RESULTS: Homogeneous high fluorescence was seen on cholesterol stones either pre-incubated with hypericin or extracted from VGHG rats receiving hypericin. Mixed stones showed a dotted fluorescent pattern, whereas pigment and solvent-treated ones lacked fluorescence. HPLC showed 7.68, 6.65 and 0.08 × 10-3 M of cholesterol in extracts from cholesterol, mixed, and pigment gallstones, respectively. Hypericin accounted for 2.0, 0.5 and 0.2 × 10-6 M in that order. On cholesterol stones from VGHG rats receiving different hypericin doses, a positive correlation was observed between dose and fluorescence. In the bile from CBD-cannulated rats, fluorescence represented 20% of the injected dose with two peaks in 9 h. HPLC analysis revealed that hypericin conjugates reached 60% of the peak area. By MALDI-TOF MS, hypericin-glucuronide was detected.
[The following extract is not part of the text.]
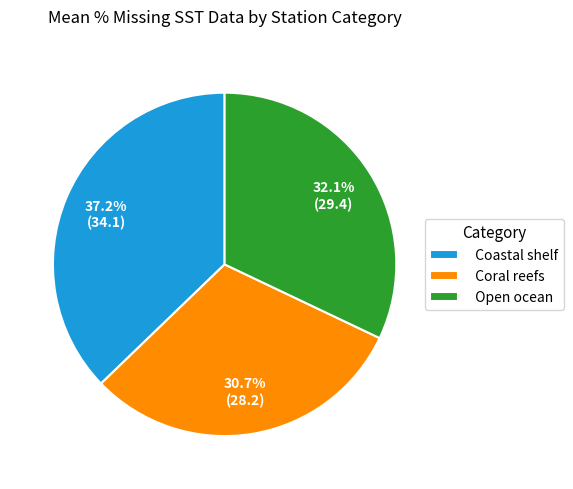

To the nearest percent, what is the combined percentage of Coral reefs and Coastal shelf?

68%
CONCLUSION: This study proves the potential use of hypericin for differential fluorescent detection of human gallstones regarding their chemical composition.
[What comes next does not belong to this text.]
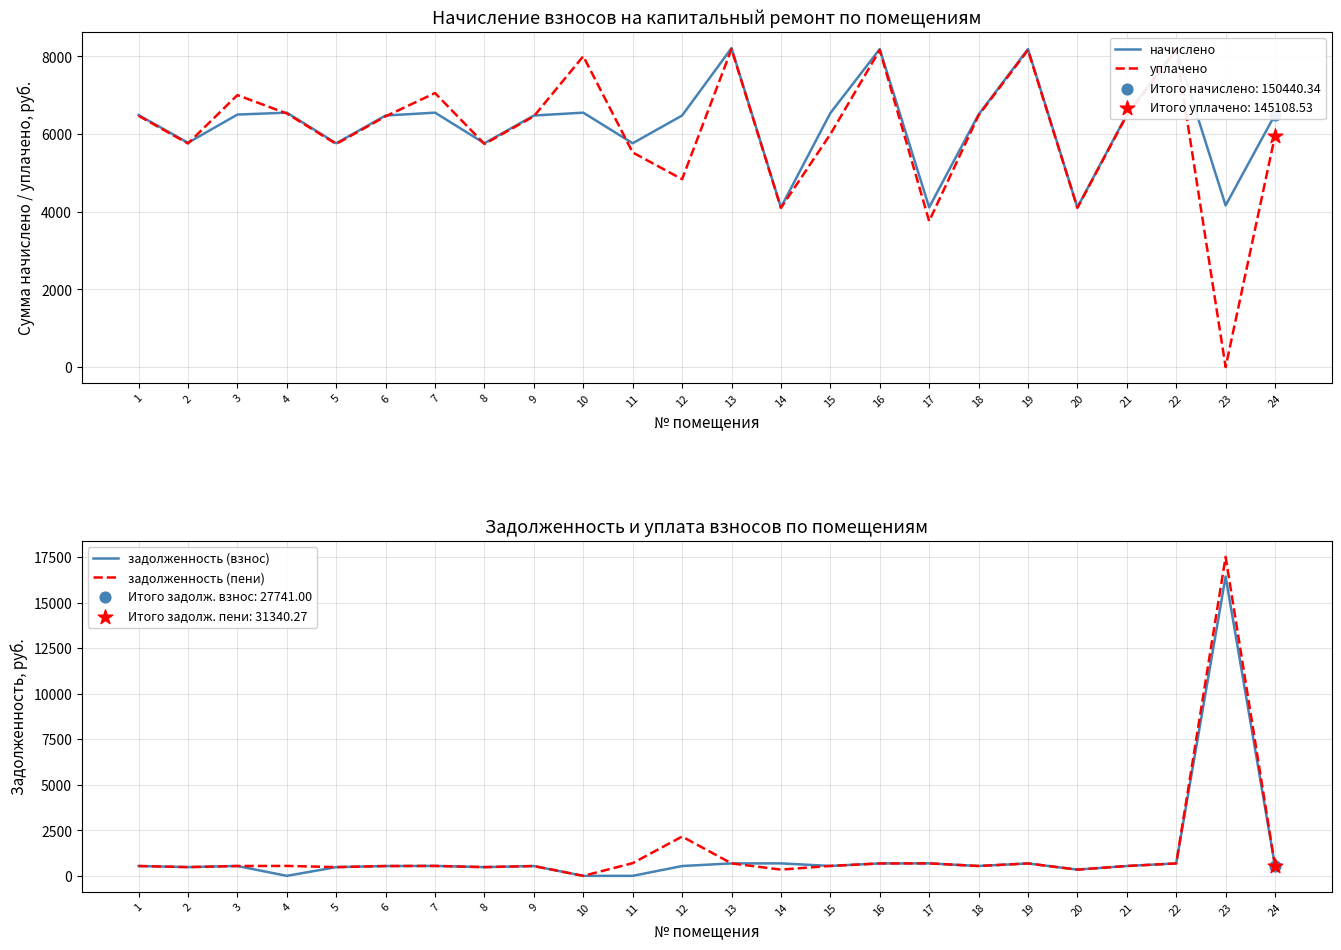

At how many categories does at least one series exceed 11172?

1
Core tip: Cholelithiasis refers to cholesterol, mixed and pigment gallstones in the gallbladder. Although the current diagnostic methods may detect their presence in the biliary system, none of them may offer an in situ differential diagnosis of gallstones regarding their chemical composition. Hypericin is a fluorophore plant pigment tending to bind membrane lipids and is excreted via bile. Because cholesterol is likely the target that hypericin binds, hypericin could become a potential optical imaging agent for differential fluorescent detection of gallstones. Such imaging procedures would allow identifying the origin, composition and formation of gallstones in patients and permit adopting strategies to minimize cholelithiasis recurrence.